The partner have some questions about the best approach to follow that I think you might help with some ideas.
Here is their scenario:
The bank is allocating 8 servers for the indexers. Each indexer will have 12 discs of 600GB in a total of 7.2TB for each.
Their idea is to use Multi Site Cluster architecture with a replication factor of 2, allocating 2 indexers (servers) for each different site.
The would have 4 sites (all in the same physical data center). They are referring as site for the pair of Indexers that replicate data between them.
According to partner current scenario could give them about 30 days of retention for the available storage on these servers. The customer’s ideal retention would about 60 days, and they are looking in a ways of optimizing storage and improving the current retention rate.
The partner is looking for some recommendations or best practice to deploy this architecture by optimizing the storage available and increasing the retention potential at the same time.
They are wondering whether the Multi Site Cluster approach will be the best suited here.
Any insights you might have are very appreciated!
Why are they doing multi-site if they have only one location?
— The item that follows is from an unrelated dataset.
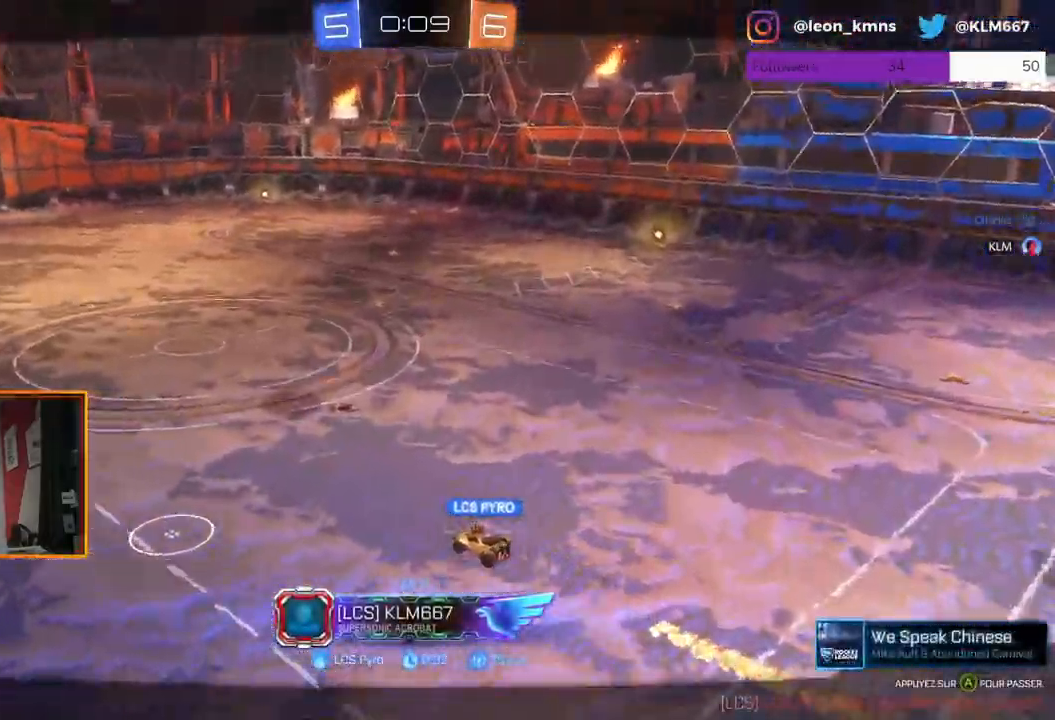
{"buttons": ["B"], "left_stick": "center", "right_stick": "center", "events": [[117, "B", "down"]]}
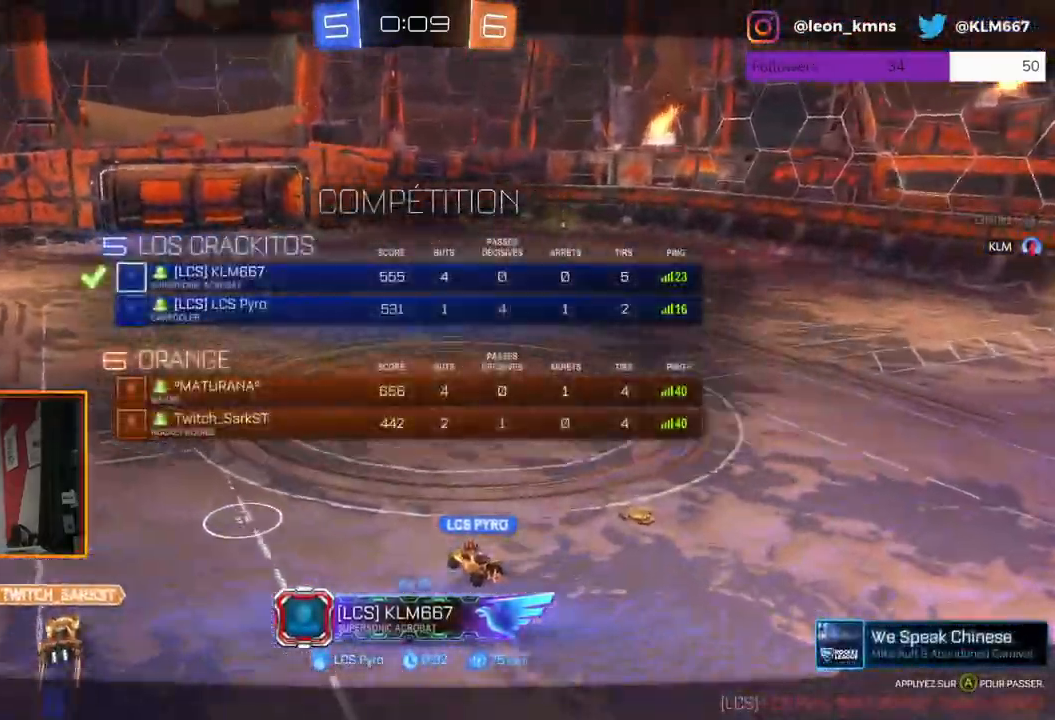
{"buttons": [], "left_stick": "center", "right_stick": "center", "events": [[500, "B", "up"]]}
They have less availability if they do that. Why not put all 8 indexers in a single site/cluster? If they want maximum storage with some redundancy, they should simply use a SF of 1, and an RF of whatever they are comfortable with. If it's 2, that's one extra copy.
Then this seems like a misuse of clustering. It's not clear to me what your goals and priorities are. The point of clustering is to ensure availablity of search and data, and it uses space (i.e., retention) to do so. If all you want is retention and protection of the data, and don't care about it being available in case of trouble, then you should probably not use clustering. Instead, you can use backups or rsync to make copies of the data in other places. Or, if you're simply concerned about scheduled maintenance, martin_mueller is correct that you should use maintenance mode.
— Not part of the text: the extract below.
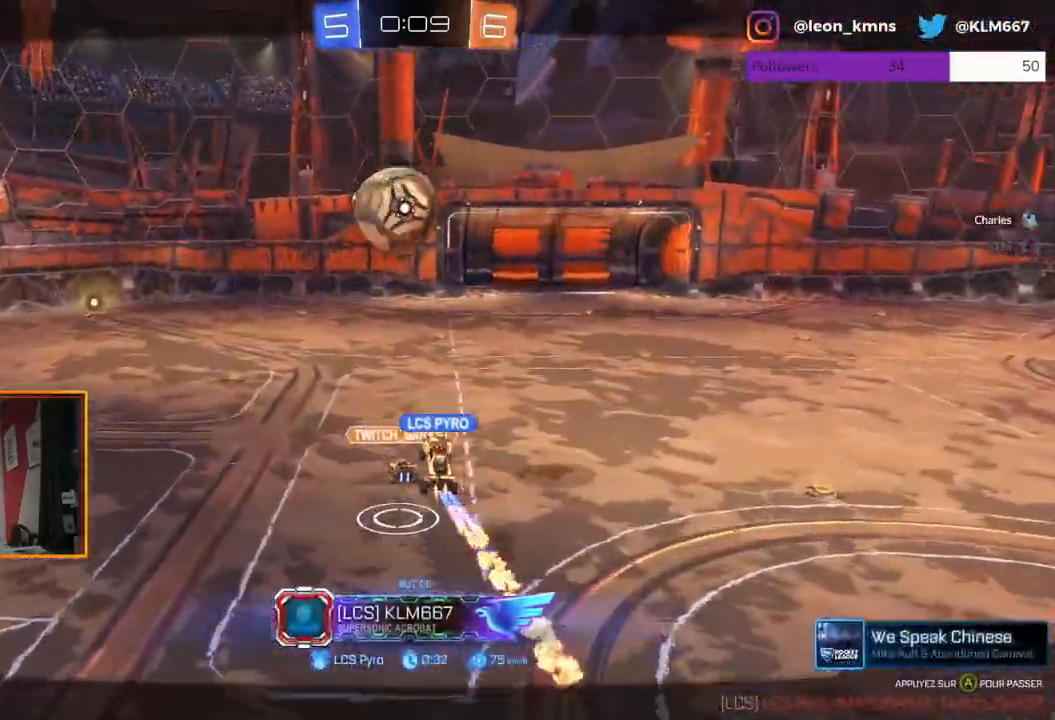
{"buttons": [], "left_stick": "center", "right_stick": "center", "events": []}
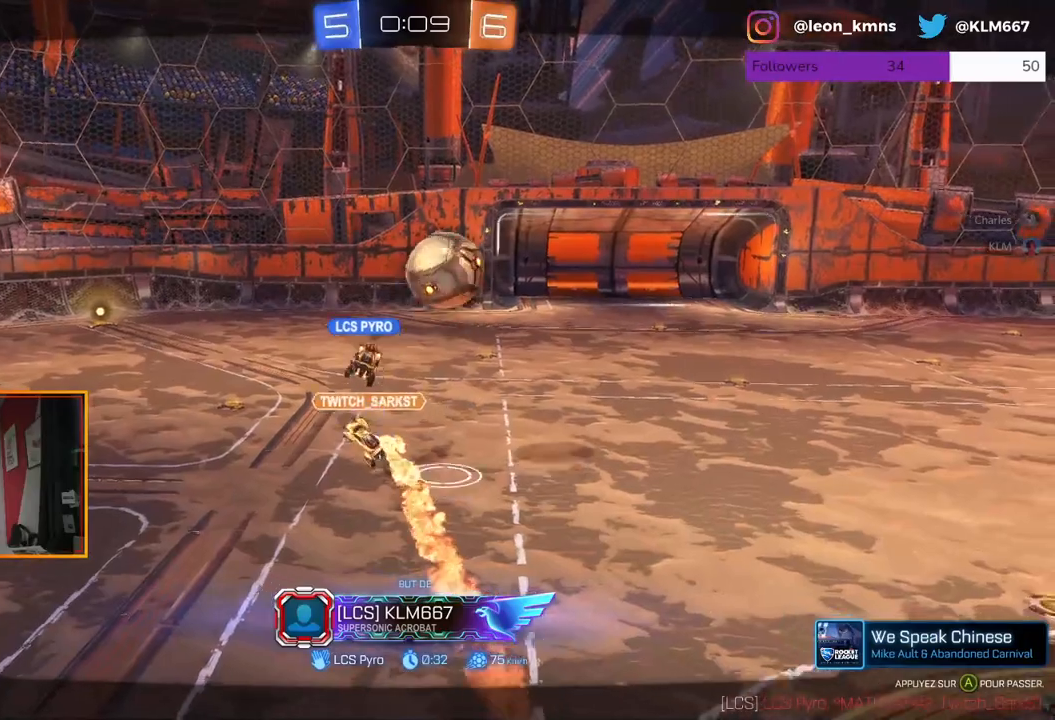
{"buttons": [], "left_stick": "center", "right_stick": "center", "events": []}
Creating a new copy when a peer holding that bucket goes down is a good thing. Else you're open to a single point of failure, namely the other peer holding the existing copy of that bucket.
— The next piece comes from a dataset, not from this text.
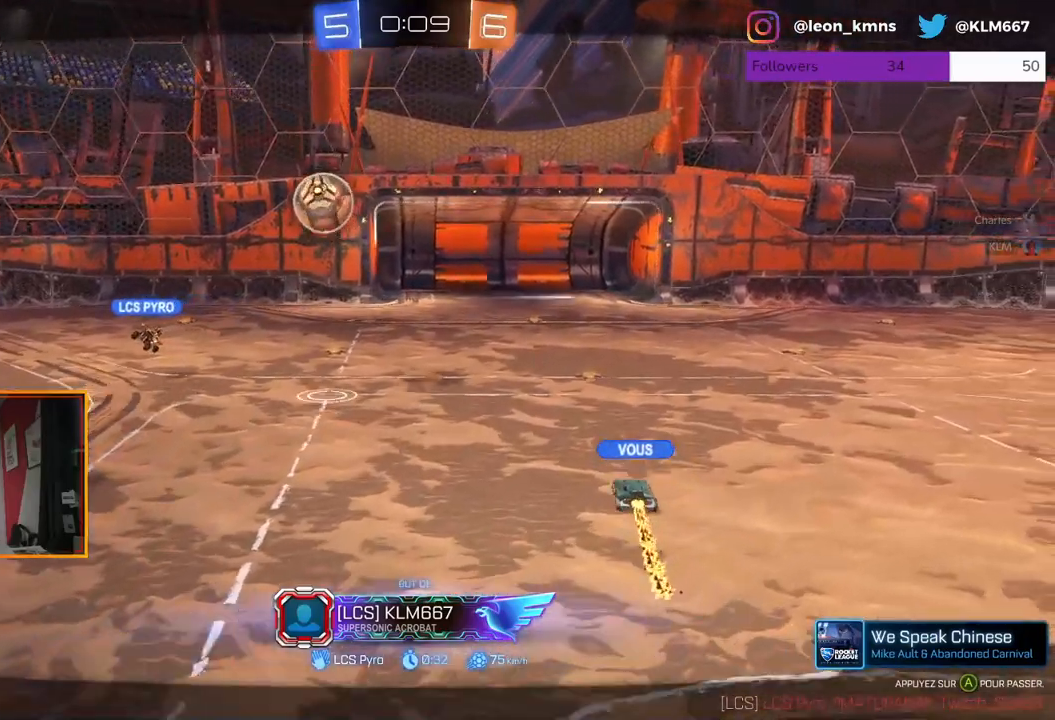
{"buttons": [], "left_stick": "center", "right_stick": "center", "events": []}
If you're worried about unnecessary copying and "searchable-making" during scheduled maintenance of peers you can use the maintenance mode to avoid that. http://docs.splunk.com/Documentation/Splunk/6.1.2/Indexer/Usemaintenancemode
RF of 2 will grant one copy, but if the node that´s the originated node of a log goes down, the node that recieved the replication not only will put those buckets in a searchable state but it´ll also start to replicate those buckets to any of the other avaliable nodes because it needs to keep 2 copies of each log.
Its a total unmanaged scenario were, during that server downtime, there´ll be 3 copies of the same log.
What we, Wellington and I, are seeking is to control bucket replica only inside it´s site and also enable searching data on all sites from all search heads.
The use of site configuration is more a configuration asset in this case, not need by different physiscal locations.
What's their motivation for using a multi-site cluster despite there being only one physical site?
To do the retention time maths, some number clarifications:
You mentioned an RF of 2, does that imply an SF of 1?
Is that an RF of 2 for the entire cluster or per site?
12 disks with 600GB each giving you 7.2TB - are they using RAID0 only?